Untuk beberapa waktu, retailer besar memang berusaha memperbaiki citra perusahaan dan memastikan mereka dikenal konsumen. Namun, strategi tersebut tak lagi efektif. Hal paling penting justru memahami keinginan dan memikirkan apa yang bisa brand berikan pada konsumen.
Fokus Pada Keunikan
Satu hal yang membedakan retailer online adalah pendekatan yang mampu meng-engaged konsumen. Retailer konvensional perlu menggunakan pendekatan yang lebih radikal dan pastikan inti dari produk yang ditawarkan dikomunikasikan setiap saat. Promosi bisa dilakukan secara masif lewat pegawai hingga media sosial.
Konsumen juga dapat terhubung dengan brand yang ditawarkan melalui kerja sama antara peritel dan komunitas. Karenanya pendekatan lokal sangat diperlukan dan brand yang dijual akan memiiliki nilai tambah tersendiri.
Peritel yang melakukan hal ini akan dapat beradaptasi karena lebih dekat dengan konsumen dan mengetahui perubahan kebutuhan setiap saat. Diperlukan keunikan dan fleksibilitas untuk menyesuaikan diri.
Mengubah Mindset SDM dan Manajemen
Perubahan radikal cenderung mengarah pada bagaimana mengatur ulang cara kerja, struktur organisasi, dan penggunaan teknologi yang efektif. Peritel terkemuka tentu akan me-redesign bagaimana memaksimalkan SDM sehingga memberi peran strategis dan berkontribusi menjaring konsumen.
Selain itu, besarnya data yang beredar menuntut peritel menggunakan analisis untuk membantu karyawan menggali wawasan menjadi peluang. Peritel juga harus memikirkan cara menarik untuk meningkatkan integritas karyawan.
Tantangan di era ekonomi digital tidak akan mudah.
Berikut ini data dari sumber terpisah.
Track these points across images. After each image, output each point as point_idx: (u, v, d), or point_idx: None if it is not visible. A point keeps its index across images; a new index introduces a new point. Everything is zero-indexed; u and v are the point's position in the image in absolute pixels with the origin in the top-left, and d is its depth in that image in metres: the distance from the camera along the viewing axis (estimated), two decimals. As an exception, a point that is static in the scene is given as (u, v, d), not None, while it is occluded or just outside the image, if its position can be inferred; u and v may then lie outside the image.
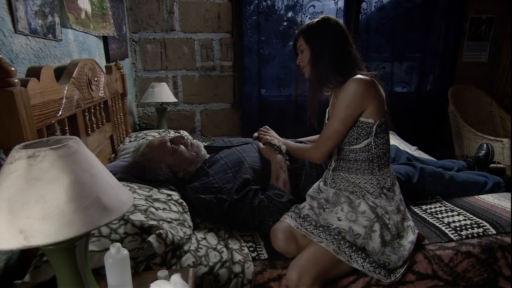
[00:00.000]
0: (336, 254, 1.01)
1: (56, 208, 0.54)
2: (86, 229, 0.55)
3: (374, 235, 1.05)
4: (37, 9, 1.11)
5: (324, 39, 1.13)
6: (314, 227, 1.09)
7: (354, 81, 1.07)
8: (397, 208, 1.11)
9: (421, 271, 1.09)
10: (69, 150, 0.58)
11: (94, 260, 0.86)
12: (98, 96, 1.53)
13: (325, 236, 1.05)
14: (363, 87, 1.06)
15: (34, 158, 0.55)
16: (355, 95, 1.06)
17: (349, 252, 1.02)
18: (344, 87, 1.09)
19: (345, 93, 1.08)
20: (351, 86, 1.07)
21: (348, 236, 1.05)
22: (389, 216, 1.09)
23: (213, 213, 1.24)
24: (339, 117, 1.09)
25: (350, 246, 1.03)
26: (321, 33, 1.14)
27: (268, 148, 1.44)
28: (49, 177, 0.55)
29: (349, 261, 1.01)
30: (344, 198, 1.12)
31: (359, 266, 1.01)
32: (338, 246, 1.03)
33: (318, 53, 1.13)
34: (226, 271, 1.00)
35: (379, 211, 1.09)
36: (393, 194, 1.14)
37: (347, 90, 1.07)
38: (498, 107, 2.94)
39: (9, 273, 0.92)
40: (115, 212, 0.60)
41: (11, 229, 0.52)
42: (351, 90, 1.07)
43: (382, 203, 1.10)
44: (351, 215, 1.08)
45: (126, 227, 0.94)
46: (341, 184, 1.16)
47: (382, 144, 1.13)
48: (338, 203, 1.11)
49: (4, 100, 0.83)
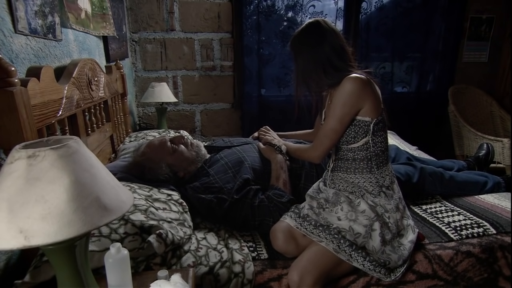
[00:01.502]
0: (336, 253, 1.01)
1: (56, 208, 0.54)
2: (86, 229, 0.55)
3: (374, 234, 1.05)
4: (37, 9, 1.11)
5: (307, 49, 1.13)
6: (313, 226, 1.09)
7: (350, 79, 1.07)
8: (396, 207, 1.11)
9: (421, 271, 1.09)
10: (69, 150, 0.58)
11: (94, 260, 0.86)
12: (98, 96, 1.53)
13: (324, 236, 1.05)
14: (358, 85, 1.06)
15: (34, 158, 0.55)
16: (351, 94, 1.06)
17: (349, 251, 1.02)
18: (340, 86, 1.09)
19: (341, 92, 1.08)
20: (347, 85, 1.07)
21: (348, 235, 1.05)
22: (388, 214, 1.09)
23: (213, 213, 1.24)
24: (336, 116, 1.09)
25: (350, 245, 1.03)
26: (303, 44, 1.14)
27: (268, 148, 1.44)
28: (49, 177, 0.55)
29: (349, 260, 1.01)
30: (344, 197, 1.11)
31: (359, 264, 1.01)
32: (338, 245, 1.03)
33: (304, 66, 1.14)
34: (226, 271, 1.00)
35: (378, 210, 1.09)
36: (392, 192, 1.14)
37: (343, 89, 1.07)
38: (498, 107, 2.94)
39: (9, 273, 0.92)
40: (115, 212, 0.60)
41: (11, 229, 0.52)
42: (347, 89, 1.06)
43: (382, 201, 1.10)
44: (351, 215, 1.08)
45: (126, 227, 0.94)
46: (340, 185, 1.16)
47: (380, 142, 1.13)
48: (337, 203, 1.11)
49: (4, 100, 0.83)
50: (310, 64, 1.13)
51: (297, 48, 1.16)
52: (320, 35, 1.11)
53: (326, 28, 1.12)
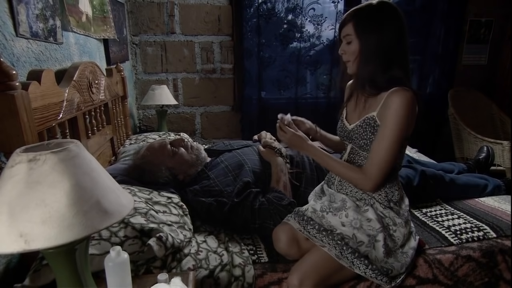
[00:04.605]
0: (338, 259, 1.00)
1: (57, 212, 0.54)
2: (86, 232, 0.55)
3: (378, 245, 1.02)
4: (39, 13, 1.12)
5: (382, 32, 0.94)
6: (317, 230, 1.06)
7: (406, 96, 0.93)
8: (406, 222, 1.07)
9: (421, 276, 1.08)
10: (70, 154, 0.58)
11: (94, 263, 0.86)
12: (98, 99, 1.54)
13: (327, 241, 1.03)
14: (413, 105, 0.95)
15: (35, 162, 0.55)
16: (407, 113, 0.94)
17: (351, 258, 1.00)
18: (393, 100, 0.94)
19: (396, 109, 0.93)
20: (403, 101, 0.93)
21: (351, 242, 1.02)
22: (396, 228, 1.05)
23: (214, 216, 1.24)
24: (391, 138, 0.96)
25: (353, 252, 1.00)
26: (381, 24, 0.94)
27: (268, 150, 1.44)
28: (49, 180, 0.55)
29: (351, 266, 0.99)
30: (350, 203, 1.08)
31: (361, 272, 0.99)
32: (340, 251, 1.00)
33: (372, 50, 0.95)
34: (226, 274, 1.00)
35: (385, 221, 1.05)
36: (399, 208, 1.09)
37: (399, 107, 0.93)
38: (498, 110, 2.94)
39: (9, 276, 0.92)
40: (116, 215, 0.60)
41: (11, 233, 0.52)
42: (403, 107, 0.93)
43: (391, 214, 1.06)
44: (355, 222, 1.04)
45: (126, 230, 0.94)
46: (348, 188, 1.12)
47: (398, 158, 1.05)
48: (343, 208, 1.08)
49: (5, 103, 0.84)
50: (377, 57, 0.96)
51: (369, 31, 0.96)
52: (402, 23, 0.95)
53: (403, 19, 0.95)
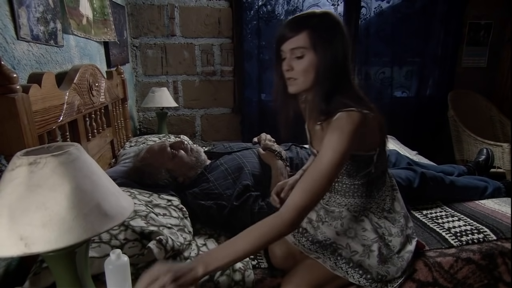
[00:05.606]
0: (333, 271, 0.98)
1: (57, 215, 0.54)
2: (86, 235, 0.55)
3: (372, 254, 1.00)
4: (39, 16, 1.12)
5: (338, 44, 0.89)
6: (311, 242, 1.04)
7: (350, 117, 0.84)
8: (401, 231, 1.05)
9: (421, 279, 1.08)
10: (70, 157, 0.58)
11: (94, 266, 0.86)
12: (99, 101, 1.54)
13: (322, 252, 1.01)
14: (360, 126, 0.84)
15: (35, 165, 0.55)
16: (353, 137, 0.83)
17: (345, 268, 0.98)
18: (337, 123, 0.85)
19: (339, 132, 0.84)
20: (347, 124, 0.83)
21: (344, 252, 1.00)
22: (392, 238, 1.03)
23: (213, 219, 1.24)
24: (333, 161, 0.83)
25: (347, 262, 0.99)
26: (337, 34, 0.89)
27: (268, 153, 1.44)
28: (50, 184, 0.55)
29: (346, 276, 0.98)
30: (346, 212, 1.06)
31: (356, 281, 0.98)
32: (335, 262, 0.99)
33: (328, 65, 0.89)
34: (226, 278, 1.00)
35: (380, 231, 1.03)
36: (395, 214, 1.06)
37: (342, 128, 0.83)
38: (497, 112, 2.95)
39: (9, 279, 0.92)
40: (116, 218, 0.60)
41: (11, 236, 0.52)
42: (346, 130, 0.83)
43: (386, 224, 1.04)
44: (350, 232, 1.03)
45: (126, 233, 0.94)
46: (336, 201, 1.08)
47: (381, 165, 1.02)
48: (339, 218, 1.06)
49: (6, 106, 0.84)
50: (330, 59, 0.89)
51: (321, 32, 0.89)
52: (339, 31, 0.90)
53: (343, 28, 0.91)
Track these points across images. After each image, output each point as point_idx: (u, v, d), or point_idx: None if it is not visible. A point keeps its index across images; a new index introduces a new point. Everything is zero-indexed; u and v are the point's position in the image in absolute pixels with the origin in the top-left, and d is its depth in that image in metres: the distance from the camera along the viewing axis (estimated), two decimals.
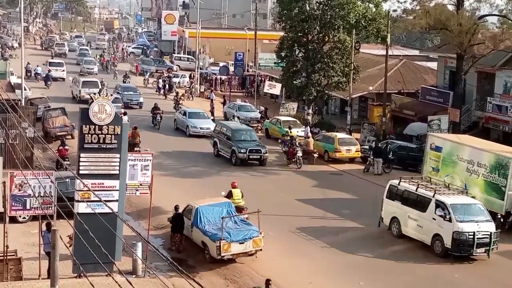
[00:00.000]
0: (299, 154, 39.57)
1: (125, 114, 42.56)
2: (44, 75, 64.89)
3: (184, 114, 48.34)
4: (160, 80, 66.94)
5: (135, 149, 35.85)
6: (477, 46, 42.48)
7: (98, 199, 18.87)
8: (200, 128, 46.09)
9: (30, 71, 67.00)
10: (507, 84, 43.73)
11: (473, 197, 27.81)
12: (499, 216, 28.03)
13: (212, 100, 56.57)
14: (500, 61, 43.41)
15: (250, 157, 38.97)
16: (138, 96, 56.65)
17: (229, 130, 40.31)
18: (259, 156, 39.21)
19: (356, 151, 41.39)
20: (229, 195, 27.72)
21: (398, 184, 28.12)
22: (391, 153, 39.62)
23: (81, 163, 20.28)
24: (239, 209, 26.86)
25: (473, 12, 44.83)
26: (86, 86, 54.96)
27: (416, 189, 27.30)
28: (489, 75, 45.85)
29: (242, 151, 38.66)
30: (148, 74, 74.41)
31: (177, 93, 58.44)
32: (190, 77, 71.63)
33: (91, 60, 79.43)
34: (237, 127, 41.91)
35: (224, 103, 56.97)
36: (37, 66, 69.72)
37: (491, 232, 25.28)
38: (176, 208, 25.79)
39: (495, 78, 44.65)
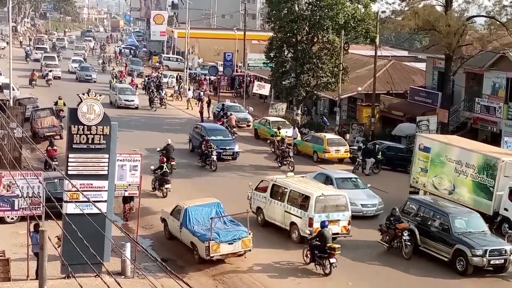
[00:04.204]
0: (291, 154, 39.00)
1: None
2: (25, 53, 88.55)
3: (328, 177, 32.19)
4: (146, 79, 66.95)
5: None
6: (466, 47, 42.65)
7: (86, 199, 18.83)
8: (362, 204, 30.39)
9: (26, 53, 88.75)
10: (495, 85, 43.91)
11: None
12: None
13: (201, 100, 56.05)
14: (488, 62, 43.56)
15: (491, 262, 24.05)
16: (232, 142, 41.12)
17: (440, 214, 25.77)
18: (503, 260, 24.25)
19: (345, 152, 41.45)
20: None
21: None
22: (379, 154, 39.74)
23: (69, 164, 20.25)
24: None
25: (462, 13, 45.02)
26: (46, 60, 74.98)
27: None
28: (477, 76, 46.04)
29: (478, 252, 23.85)
30: (136, 74, 74.40)
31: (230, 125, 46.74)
32: (178, 77, 71.58)
33: (128, 88, 59.73)
34: (456, 211, 26.34)
35: (209, 104, 56.07)
36: (27, 46, 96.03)
37: None
38: None
39: (483, 79, 44.82)
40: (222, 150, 39.31)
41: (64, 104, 46.02)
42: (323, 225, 24.16)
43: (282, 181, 28.05)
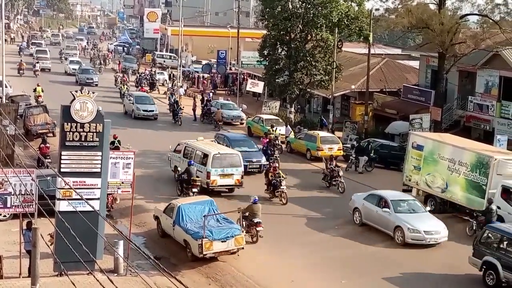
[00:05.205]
0: (276, 154, 38.29)
1: None
2: (19, 48, 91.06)
3: None
4: (138, 75, 66.78)
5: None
6: (459, 45, 42.70)
7: (79, 197, 18.79)
8: (425, 231, 26.51)
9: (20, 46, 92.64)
10: (488, 83, 44.00)
11: None
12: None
13: (208, 99, 55.81)
14: (481, 60, 43.64)
15: None
16: (258, 154, 37.72)
17: None
18: None
19: (338, 150, 41.46)
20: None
21: None
22: (373, 152, 39.78)
23: (62, 161, 20.21)
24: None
25: (455, 11, 45.03)
26: (38, 53, 78.84)
27: None
28: (470, 74, 46.13)
29: None
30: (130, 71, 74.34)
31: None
32: (171, 75, 71.47)
33: (146, 97, 54.72)
34: None
35: (202, 101, 55.36)
36: (23, 42, 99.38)
37: None
38: None
39: (476, 77, 44.91)
40: (248, 163, 35.75)
41: (42, 91, 52.43)
42: (189, 163, 31.08)
43: (192, 143, 33.97)
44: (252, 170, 36.37)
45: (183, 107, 52.75)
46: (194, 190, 30.14)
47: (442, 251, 26.15)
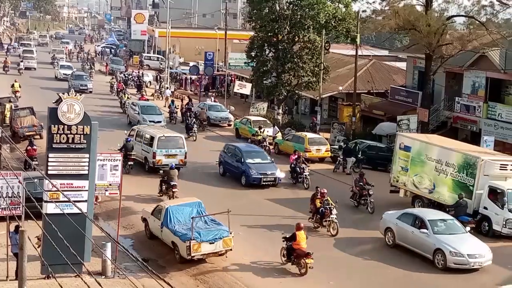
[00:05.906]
0: (306, 173, 35.05)
1: None
2: (6, 48, 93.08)
3: None
4: (123, 75, 66.65)
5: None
6: (446, 46, 42.83)
7: (67, 199, 18.72)
8: (468, 255, 24.07)
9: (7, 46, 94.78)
10: (475, 84, 44.19)
11: None
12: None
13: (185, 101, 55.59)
14: (468, 62, 43.82)
15: None
16: (272, 166, 35.61)
17: None
18: None
19: (326, 151, 41.53)
20: None
21: None
22: (360, 153, 39.88)
23: (49, 163, 20.14)
24: None
25: (442, 12, 45.16)
26: (24, 53, 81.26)
27: None
28: (457, 75, 46.30)
29: None
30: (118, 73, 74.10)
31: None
32: (158, 77, 71.35)
33: (152, 106, 50.04)
34: None
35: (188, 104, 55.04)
36: (13, 41, 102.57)
37: None
38: None
39: (463, 78, 45.08)
40: (262, 176, 34.37)
41: (20, 86, 54.88)
42: (127, 140, 35.67)
43: (143, 128, 38.80)
44: (267, 183, 34.65)
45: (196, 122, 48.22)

Oleh karena itu, peritel bisa belajar pada pemain industri besar untuk memasukkan jaringan mitra digital besar dan kecil, serta menggunakan data dan analisis untuk memaksimalkan bisnis.
Risiko menjadi peritel konvesional bisa sangat mengerikan jika tidak mengidentifikasi ulang tujuan, belajar dari pengalaman, dan memanfaatkan teknologi maju agar benar-benar berfokus melihat hal terpenting bagi konsumen dan membuat mereka ‘jatuh cinta’ lagi dengan brand ritel tersebut.